Output the entries word for word. Omit images.

[Opening Extracted records section]

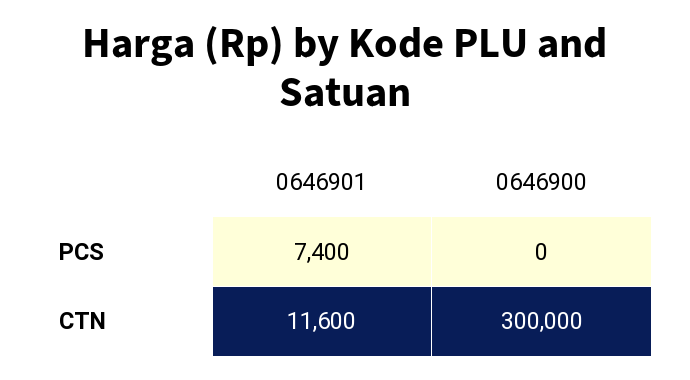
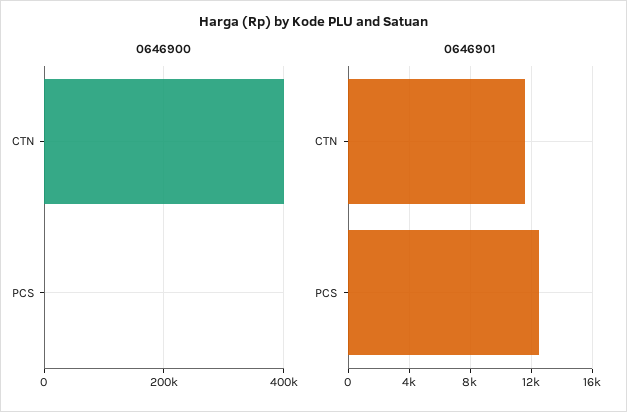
  {
    "0646901": {
-     "PCS": 7400,
+     "PCS": 12500,
      "CTN": 11600
    },
    "0646900": {
      "PCS": 0,
-     "CTN": 300000
+     "CTN": 400000
    }
  }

[Closing Extracted records section]

Your response ▸
  {
    "0646901": {
-     "PCS": 7400,
+     "PCS": 12500,
      "CTN": 11600
    },
    "0646900": {
      "PCS": 0,
-     "CTN": 300000
+     "CTN": 400000
    }
  }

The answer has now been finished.